Nun hat eine Koalition auch immer etwas mit Kompromissen zu tun. Welche Inhalte Ihres Wahlprogramms sind dabei auf keinen Fall für Sie und Ihre Partei verhandelbar?
Unser grünes Regierungsprogramm wird die Leitlinie in unseren Koalitionsverhandlungen sein. Es bietet starke, zukunftsorientierte Lösungen in vielen Bereichen. Natürlich gibt es Themen, die Teil unserer grünen DNA sind und bei denen uns die Bürgerinnen und Bürger ganz besonders vertrauen, vor allem im Bereich Umwelt und Klimaschutz. Hier sind die Einrichtung des Klima- und Transformationsfonds, aber auch das Pflanzen von insgesamt 30 Millionen Bäumen bis 2030 zentrale Vorhaben, die wir in den nächsten Jahren in Hessen umgesetzt sehen wollen. Genau deshalb will ich Ministerpräsident werden: weil es wichtig ist, wer die Leitlinien in der Landespolitik vorgibt.
2014 hatte Hessen die erste schwarz-grüne Landesregierung in einem Flächenland gestellt, die Zufriedenheit im Land mit diesem Bündnis ist hoch. Denken Sie, diese Koalition hat auch weiterhin eine Zukunft, unabhängig davon, wer am Ende der größere Partner sein wird?

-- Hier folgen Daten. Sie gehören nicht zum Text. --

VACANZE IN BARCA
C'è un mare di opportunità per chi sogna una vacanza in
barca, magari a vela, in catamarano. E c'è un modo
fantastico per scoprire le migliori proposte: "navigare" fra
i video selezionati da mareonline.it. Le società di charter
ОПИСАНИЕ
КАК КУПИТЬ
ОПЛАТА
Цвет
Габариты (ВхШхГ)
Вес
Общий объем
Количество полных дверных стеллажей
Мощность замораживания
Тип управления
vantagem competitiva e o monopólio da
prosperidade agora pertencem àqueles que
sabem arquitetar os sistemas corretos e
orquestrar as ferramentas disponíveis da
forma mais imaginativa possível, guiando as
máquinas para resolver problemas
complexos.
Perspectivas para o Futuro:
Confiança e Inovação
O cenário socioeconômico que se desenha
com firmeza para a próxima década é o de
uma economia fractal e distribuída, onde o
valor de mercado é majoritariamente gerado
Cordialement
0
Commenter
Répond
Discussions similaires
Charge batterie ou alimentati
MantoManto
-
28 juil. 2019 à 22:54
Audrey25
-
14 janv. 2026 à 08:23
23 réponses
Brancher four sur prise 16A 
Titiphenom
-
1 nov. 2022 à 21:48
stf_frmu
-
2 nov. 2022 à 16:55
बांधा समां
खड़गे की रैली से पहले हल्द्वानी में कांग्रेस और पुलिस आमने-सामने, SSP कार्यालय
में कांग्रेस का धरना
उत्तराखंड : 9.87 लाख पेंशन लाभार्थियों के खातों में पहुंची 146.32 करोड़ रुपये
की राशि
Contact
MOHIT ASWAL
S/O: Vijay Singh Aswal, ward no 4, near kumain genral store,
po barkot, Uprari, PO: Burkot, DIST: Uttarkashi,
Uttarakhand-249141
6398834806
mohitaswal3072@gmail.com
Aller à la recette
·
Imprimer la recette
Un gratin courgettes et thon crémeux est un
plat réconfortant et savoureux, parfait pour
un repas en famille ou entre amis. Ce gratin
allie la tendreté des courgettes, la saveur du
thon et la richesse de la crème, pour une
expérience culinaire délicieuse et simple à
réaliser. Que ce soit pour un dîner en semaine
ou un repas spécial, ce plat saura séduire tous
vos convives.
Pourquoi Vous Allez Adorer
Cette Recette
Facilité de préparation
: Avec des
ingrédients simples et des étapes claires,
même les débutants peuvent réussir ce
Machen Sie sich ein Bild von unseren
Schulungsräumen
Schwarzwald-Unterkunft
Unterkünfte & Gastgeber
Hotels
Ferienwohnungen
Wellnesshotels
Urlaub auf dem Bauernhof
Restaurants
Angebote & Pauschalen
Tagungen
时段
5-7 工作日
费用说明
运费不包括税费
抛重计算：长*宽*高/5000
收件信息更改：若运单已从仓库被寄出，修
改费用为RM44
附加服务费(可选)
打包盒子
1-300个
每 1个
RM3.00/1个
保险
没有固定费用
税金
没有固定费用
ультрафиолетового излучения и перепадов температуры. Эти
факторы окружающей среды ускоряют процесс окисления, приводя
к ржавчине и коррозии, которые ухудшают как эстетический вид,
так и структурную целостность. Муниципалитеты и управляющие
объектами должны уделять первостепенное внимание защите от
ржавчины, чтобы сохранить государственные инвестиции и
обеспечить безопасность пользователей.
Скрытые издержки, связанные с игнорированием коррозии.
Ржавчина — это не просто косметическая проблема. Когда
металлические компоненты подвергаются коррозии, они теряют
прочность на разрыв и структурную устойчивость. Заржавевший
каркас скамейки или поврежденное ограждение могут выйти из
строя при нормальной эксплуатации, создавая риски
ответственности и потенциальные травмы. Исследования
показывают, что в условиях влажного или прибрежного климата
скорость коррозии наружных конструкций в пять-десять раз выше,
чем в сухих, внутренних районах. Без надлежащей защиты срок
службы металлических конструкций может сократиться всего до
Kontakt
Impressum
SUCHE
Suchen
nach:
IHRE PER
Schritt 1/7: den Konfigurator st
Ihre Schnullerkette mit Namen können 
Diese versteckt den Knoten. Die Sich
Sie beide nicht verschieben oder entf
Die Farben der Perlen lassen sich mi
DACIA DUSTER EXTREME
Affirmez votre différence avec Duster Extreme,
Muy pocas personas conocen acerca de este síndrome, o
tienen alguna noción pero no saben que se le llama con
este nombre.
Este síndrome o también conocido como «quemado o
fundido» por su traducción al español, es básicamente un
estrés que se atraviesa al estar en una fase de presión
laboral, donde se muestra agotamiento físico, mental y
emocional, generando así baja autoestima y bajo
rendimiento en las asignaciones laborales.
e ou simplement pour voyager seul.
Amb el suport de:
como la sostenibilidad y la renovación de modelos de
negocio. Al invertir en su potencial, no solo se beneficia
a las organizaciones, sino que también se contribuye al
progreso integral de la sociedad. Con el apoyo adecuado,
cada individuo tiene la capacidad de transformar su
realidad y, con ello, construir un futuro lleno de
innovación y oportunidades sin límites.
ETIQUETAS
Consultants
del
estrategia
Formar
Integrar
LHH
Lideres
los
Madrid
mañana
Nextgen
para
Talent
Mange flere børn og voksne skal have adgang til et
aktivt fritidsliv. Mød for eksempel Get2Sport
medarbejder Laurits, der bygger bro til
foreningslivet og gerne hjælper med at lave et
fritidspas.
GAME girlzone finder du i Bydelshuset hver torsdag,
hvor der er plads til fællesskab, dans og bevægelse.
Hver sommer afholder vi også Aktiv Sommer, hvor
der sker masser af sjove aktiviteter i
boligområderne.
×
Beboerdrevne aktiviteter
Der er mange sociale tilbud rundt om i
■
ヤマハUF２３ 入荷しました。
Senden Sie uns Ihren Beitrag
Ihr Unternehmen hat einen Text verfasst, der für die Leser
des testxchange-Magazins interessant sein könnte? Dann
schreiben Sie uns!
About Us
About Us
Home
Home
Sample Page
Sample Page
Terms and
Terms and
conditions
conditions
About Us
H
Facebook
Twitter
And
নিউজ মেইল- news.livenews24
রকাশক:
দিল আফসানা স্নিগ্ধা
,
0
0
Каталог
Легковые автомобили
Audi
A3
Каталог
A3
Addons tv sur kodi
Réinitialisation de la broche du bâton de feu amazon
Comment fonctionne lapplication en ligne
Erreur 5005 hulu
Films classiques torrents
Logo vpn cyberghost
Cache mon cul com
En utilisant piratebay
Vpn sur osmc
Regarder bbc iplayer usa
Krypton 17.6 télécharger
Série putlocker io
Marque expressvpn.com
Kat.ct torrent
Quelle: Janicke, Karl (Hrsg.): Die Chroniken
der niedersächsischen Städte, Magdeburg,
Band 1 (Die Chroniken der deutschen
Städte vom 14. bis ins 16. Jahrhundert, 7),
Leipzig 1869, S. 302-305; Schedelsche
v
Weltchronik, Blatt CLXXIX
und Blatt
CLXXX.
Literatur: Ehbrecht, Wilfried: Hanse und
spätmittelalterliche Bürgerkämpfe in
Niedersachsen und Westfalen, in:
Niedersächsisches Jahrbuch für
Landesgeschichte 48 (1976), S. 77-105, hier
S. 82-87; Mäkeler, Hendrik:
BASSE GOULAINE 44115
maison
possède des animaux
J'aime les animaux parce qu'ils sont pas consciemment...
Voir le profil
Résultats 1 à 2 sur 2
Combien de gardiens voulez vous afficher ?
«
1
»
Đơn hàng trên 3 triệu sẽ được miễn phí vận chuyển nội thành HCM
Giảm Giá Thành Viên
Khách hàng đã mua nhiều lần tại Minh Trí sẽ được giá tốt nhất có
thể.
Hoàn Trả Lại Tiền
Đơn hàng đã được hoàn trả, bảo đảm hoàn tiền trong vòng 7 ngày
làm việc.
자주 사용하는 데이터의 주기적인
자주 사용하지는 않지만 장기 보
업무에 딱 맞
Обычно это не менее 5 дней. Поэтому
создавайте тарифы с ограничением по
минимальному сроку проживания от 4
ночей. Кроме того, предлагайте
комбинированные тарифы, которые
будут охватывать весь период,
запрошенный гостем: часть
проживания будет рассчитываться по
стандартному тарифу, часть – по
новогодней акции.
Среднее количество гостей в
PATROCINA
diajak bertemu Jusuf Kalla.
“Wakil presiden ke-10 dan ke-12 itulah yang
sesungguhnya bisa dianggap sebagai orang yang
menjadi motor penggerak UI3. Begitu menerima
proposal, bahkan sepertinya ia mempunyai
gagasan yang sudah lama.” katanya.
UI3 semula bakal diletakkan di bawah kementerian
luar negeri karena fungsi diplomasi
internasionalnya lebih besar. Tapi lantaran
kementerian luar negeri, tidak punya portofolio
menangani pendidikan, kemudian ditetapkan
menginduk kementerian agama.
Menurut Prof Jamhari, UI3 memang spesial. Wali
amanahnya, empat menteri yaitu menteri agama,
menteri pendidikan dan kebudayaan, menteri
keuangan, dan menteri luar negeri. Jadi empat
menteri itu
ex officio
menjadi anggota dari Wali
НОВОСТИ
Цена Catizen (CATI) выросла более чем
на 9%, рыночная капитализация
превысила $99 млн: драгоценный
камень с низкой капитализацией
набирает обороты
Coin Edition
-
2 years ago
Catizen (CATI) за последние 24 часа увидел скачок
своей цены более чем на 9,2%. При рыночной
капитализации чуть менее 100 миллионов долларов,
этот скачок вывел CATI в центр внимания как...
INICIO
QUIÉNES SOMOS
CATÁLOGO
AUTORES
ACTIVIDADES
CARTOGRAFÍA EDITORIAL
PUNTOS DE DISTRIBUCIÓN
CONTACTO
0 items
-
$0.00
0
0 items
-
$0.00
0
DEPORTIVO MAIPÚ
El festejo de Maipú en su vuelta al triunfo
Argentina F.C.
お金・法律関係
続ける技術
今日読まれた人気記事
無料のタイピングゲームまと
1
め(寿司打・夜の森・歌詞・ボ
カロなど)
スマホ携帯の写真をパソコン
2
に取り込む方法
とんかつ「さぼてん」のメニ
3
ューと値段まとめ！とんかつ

Das werden wir sehen, wenn wir das Wahlergebnis kennen. Das ist ja das Schöne an demokratischen Wahlen: Wir wissen vorher nicht, wie sie ausgehen. Wenn die Zahlen auf dem Tisch liegen, dann werden wir schauen: Mit wem haben wir rechnerisch eine Mehrheit? Mit wem haben wir die größten Schnittmengen? Und mit wem lässt sich eine verlässliche Koalition bilden? Auch wenn die Zusammenarbeit in der schwarz-grünen Koalition nach wie vor sehr gut ist und wir immer miteinander und nie gegeneinander regiert haben, kämpfen wir im Wahlkampf ausschließlich für grüne Inhalte und ein starkes grünes Wahlergebnis.